Ozzy Osbourne cumple 76 años: el príncipe de las tinieblas y sus anécdotas más salvajes
Nacido el 3 de diciembre de 1948 en Birmingham, Inglaterra, Ozzy Osbourne creció en un entorno humilde y rodeado de dificultades. Desde joven mostró una personalidad rebelde y caótica, marcada por episodios que parecían predecir su destino. A los 15 años fue detenido por robar en una tienda, y su padre, convencido de que un tiempo en prisión sería una lección, se negó a pagar la fianza. Este primer roce con la ley no lo desvió de su camino hacia el rock. Inspirado por She Loves You de The Beatles, Ozzy decidió que quería dedicarse a la música.
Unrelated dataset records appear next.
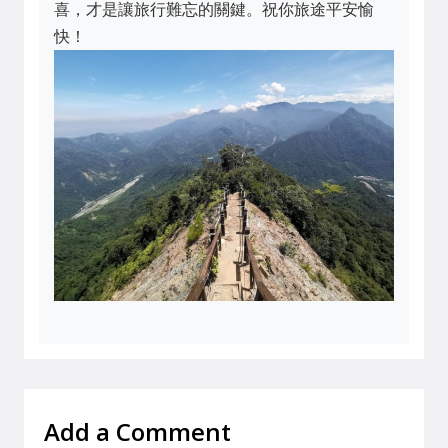
喜，才是讓旅行難忘的關鍵。祝你旅途平安愉
快！
Add a Comment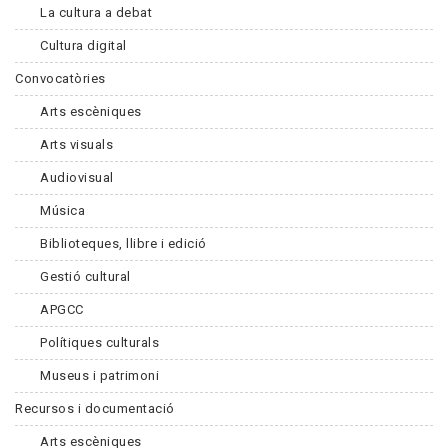
La cultura a debat
Cultura digital
Convocatòries
Arts escèniques
Arts visuals
Audiovisual
Música
Biblioteques, llibre i edició
Gestió cultural
APGCC
Polítiques culturals
Museus i patrimoni
Recursos i documentació
Arts escèniques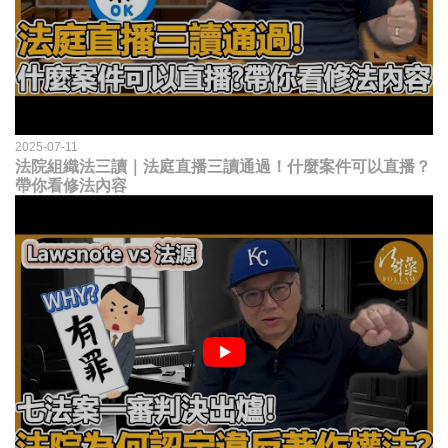
2025-07-11
法院組織法三讀｜法庭直播三讀通過！什麼案件可以直播？
帶你看修法內容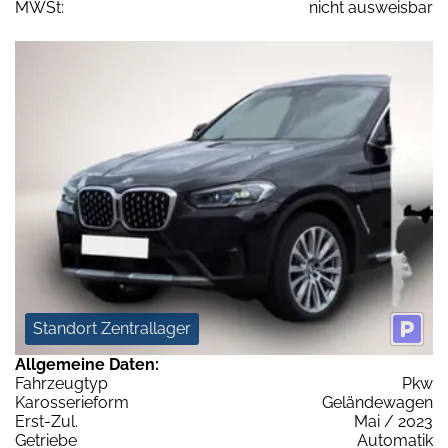
MWSt:
nicht ausweisbar
Standort Zentrallager
Allgemeine Daten:
Fahrzeugtyp
Pkw
Karosserieform
Geländewagen
Erst-Zul.
Mai / 2023
Getriebe
Automatik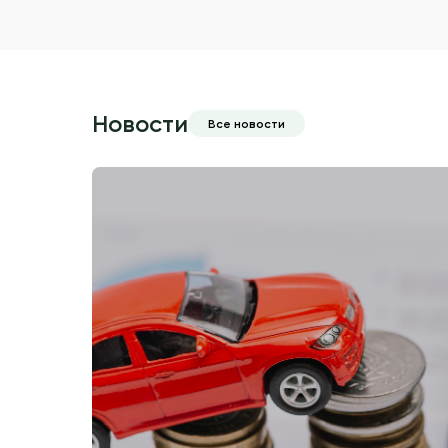
Новости
Все новости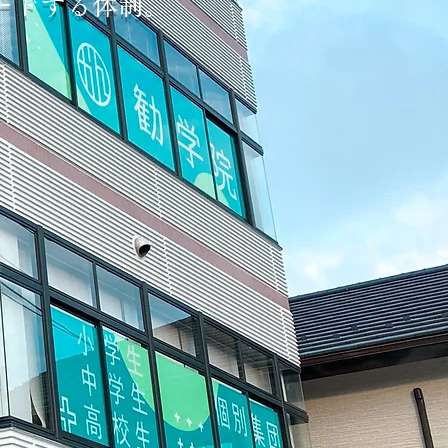
ートする体制。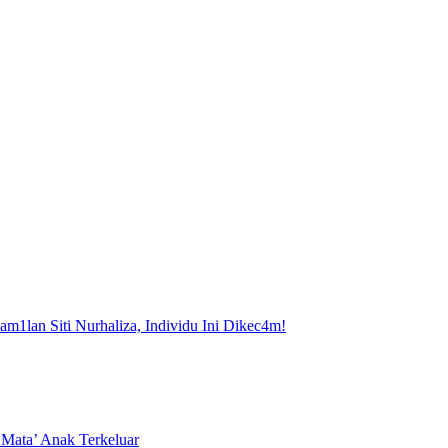
m1lan Siti Nurhaliza, Individu Ini Dikec4m!
Mata’ Anak Terkeluar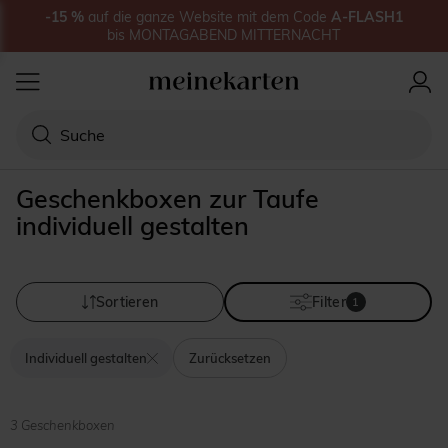
-15
%
auf
die ganze Website
mit dem Code
A-FLASH1
bis
MONTAGABEND MITTERNACHT
Geschenkboxen zur Taufe
individuell gestalten
Sortieren
Filter
1
Individuell gestalten
Zurücksetzen
3 Geschenkboxen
Su vida cambió para siempre cuando cofundó Black Sabbath en 1968, banda que revolucionaría el rock al sentar las bases del heavy metal. Aunque su talento para la música era evidente, sus excesos con las drogas y el alcohol lo acompañaron desde el principio, llevándolo a situaciones tan inverosímiles como peligrosas. Durante los años 80, ya como solista, protagonizó historias como la mítica mordida al murciélago en pleno concierto, un accidente que lo catapultó a la fama mediática más allá de su música.
Los excesos también tuvieron un lado oscuro. En 1989, Ozzy fue arrestado tras intentar ahorcar a su esposa, Sharon, en un episodio que él mismo no recuerda debido al abuso de sustancias. Este incidente marcó un punto de inflexión, y aunque siguió luchando contra sus adicciones durante años, Sharon fue clave para que se rehabilitara y retomara el control de su vida. Pese a todo, el cantante siempre ha demostrado una resiliencia asombrosa, incluso después de ser diagnosticado con Parkinson en 2003. Hoy, Ozzy Osbourne sigue siendo una leyenda viviente, capaz de reírse de sus propios excesos y reflexionar sobre una vida que, según él mismo dice, "ya debería haber terminado al menos diez veces". Su deseo de subirse al escenario una vez más, incluso con su salud deteriorada, muestra el amor eterno que siente por la música y sus fans.
Black Sabbath y sus curiosidades:
Fundada en 1968 junto a Tony Iommi, Geezer Butler y Bill Ward, Black Sabbath es considerada la banda pionera del heavy metal. Su sonido oscuro, letras inquietantes y riffs pesados marcaron un antes y un después en la música, influyendo a generaciones enteras de artistas. Canciones como Paranoid y Iron Man se convirtieron en himnos inmortales, mientras la banda enfrentaba dinámicas internas caóticas y estilos de vida extremos.
Las curiosidades de Black Sabbath no tienen desperdicio. Tony Iommi, por ejemplo, perdió la punta de sus dedos en un accidente laboral y utilizó prótesis para tocar la guitarra, un hecho que moldeó el sonido único de la banda. Ozzy, por su parte, vivió momentos tan extravagantes como el día en que orinó sobre el Alamo, lo que le valió una prohibición de entrada a San Antonio durante una década. Entre las leyendas más absurdas, destaca la vez que Ozzy esnifó una línea de hormigas tras quedarse sin cocaína o cuando, durante una reunión con ejecutivos, decapitó dos palomas de un mordisco. Pero no todo fue caos: la improvisación también jugó un papel clave en el éxito de la banda. La canción Paranoid fue creada en solo 25 minutos como material de relleno y terminó siendo uno de sus mayores éxitos.
Black Sabbath no solo dejó un legado musical, sino que también se convirtió en un fenómeno cultural que desafió convenciones y encarnó el espíritu rebelde del rock. Su influencia, tanto en el género como en el espectáculo, sigue viva décadas después de su formación.
¡Feliz cumpleaños, Ozzy Osbourne! Hoy celebra 76 años de una vida intensa y legendaria.